Value-at-Risk (VaR) is one of the most important and widely used statistics that measure the potential risk of economic losses. VaR answers the question: What is the minimum amount that the company can expect to lose with a certain probability over a given horizon? In mathematical terms, VaR corresponds to a percentile of the distribution of portfolio P&L. For a given time horizon, the 100α% VaR, denoted VaR(α ) , is the size of loss that will be exceeded with probability (1 - α ).

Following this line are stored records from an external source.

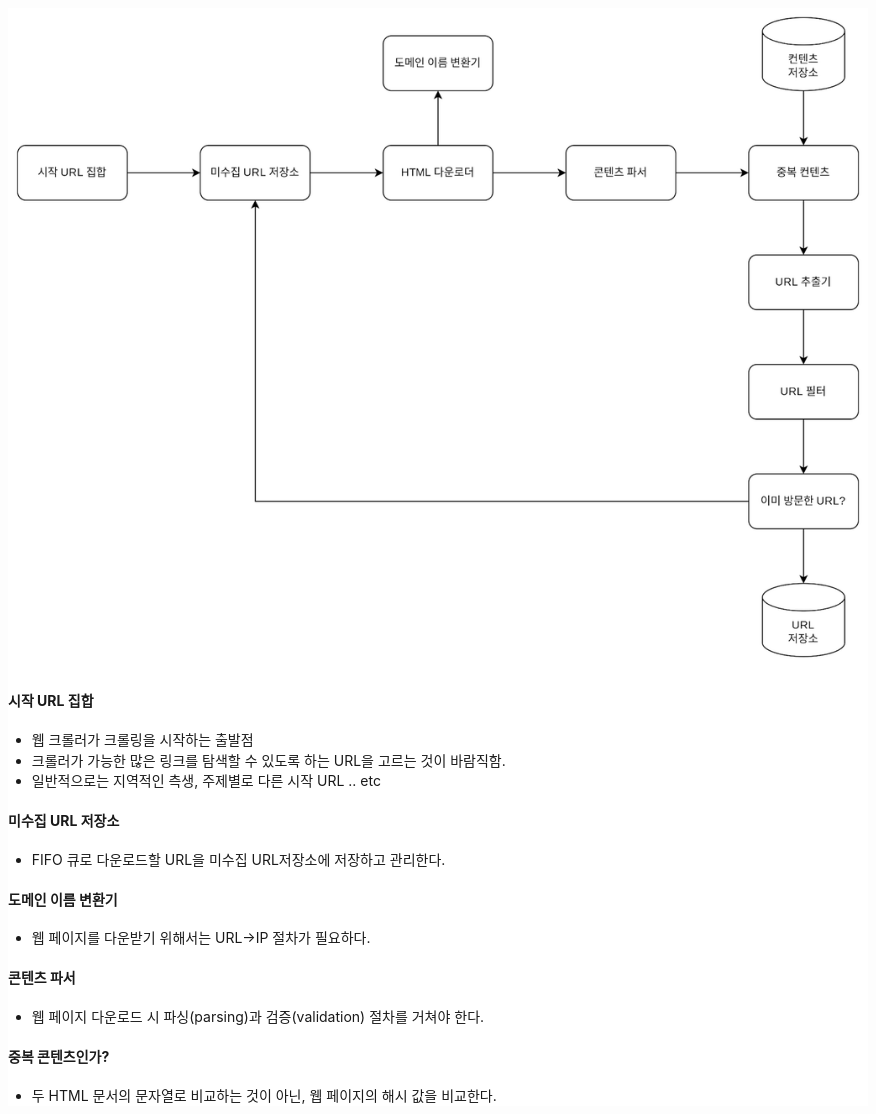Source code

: ![alt text](image.png)

#### 시작 URL 집합
* 웹 크롤러가 크롤링을 시작하는 출발점
* 크롤러가 가능한 많은 링크를 탐색할 수 있도록 하는 URL을 고르는 것이 바람직함.
* 일반적으로는 지역적인 측생, 주제별로 다른 시작 URL .. etc

#### 미수집 URL 저장소
* FIFO 큐로 다운로드할 URL을 미수집 URL저장소에 저장하고 관리한다.

#### 도메인 이름 변환기
* 웹 페이지를 다운받기 위해서는 URL->IP 절차가 필요하다.

#### 콘텐츠 파서
* 웹 페이지 다운로드 시 파싱(parsing)과 검증(validation) 절차를 거쳐야 한다.

#### 중복 콘텐츠인가?
* 두 HTML 문서의 문자열로 비교하는 것이 아닌, 웹 페이지의 해시 값을 비교한다.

Suppose that the loss incurred by a portfolio during the specified period is given by the random variable L, having some (unknown) cumulative distribution function (cdf) F, so that Prob(L = y) = F ( y) . The portfolio’s 100α% VaR equals the αth population quantile of L, that is, VaR(α ) = F -1 (α ) .

The Marginal VaR of a position (business line, etc.) with respect to a portfolio (company) can be thought of as the amount of risk that the position is adding to the portfolio. In other words, Marginal VaR tells us how the VaR of our portfolio would change if we sold (ran off) or added a specific position. Marginal VaR can be formally defined as the difference between the VaR of the total portfolio and the VaR of the portfolio without the position. It can be easily shown that Marginal VaR is an increasing function of the correlation ρ between the position and the portfolio. When the VaR of the position is much smaller than the VaR of the portfolio, Marginal VaR will be positive when ρ > 0 , and negative when ρ < 0 .

Marginal VaR can be used to compute the amount of risk added by an entire position to the total risk of the portfolio. It is an appropriate risk measure in the context of run-off and acquisition decisions. However, we are also interested in the potential effect that buying or selling a relatively small portion of a position would have on the overall risk. For example, in the process of rebalancing a portfolio, we often wish to decrease our holdings by a small amount rather than liquidate the entire position. Since Marginal VaR can only consider the effect of selling the whole position, it would be an inappropriate measure of risk contribution for this example.

Incremental VaR (IVaR) is a statistic that provides information regarding the sensitivity of VaR to changes in the portfolio holdings. If we denote by IVaR i the Incremental VaR for the ith position in the portfolio, and by θi the percentage change in size of that position, we can approximate the change in VaR by

Δ VaR = Σi θi IVaRi

An important difference between IVaR and Marginal VaR is that the IVaRs of the positions add up to the total VaR of the portfolio:

Σi IVaRi = VaR

This additive property of IVaR has important applications in the allocation of risk to different units (sectors, countries), where the goal is to keep the sum of the risks equal to the total risk.

For a practical calculation of IVaR, we need a more rigorous definition. Let wi be the amount of money invested in ith position. We define the Incremental VaR of position i as

IVaRi = wi (δ VaR / δ w i)

To verify the additive property of IVaR we need to note that VaR is a homogeneous function of order one of the total amount invested. This means that if we double the investments on each position, the VaR of the new portfolio will be twice as large. That is,

VaR(tw1 , tw2 ,..., twn ) = t VaR(w1 , w2 ,..., wn ).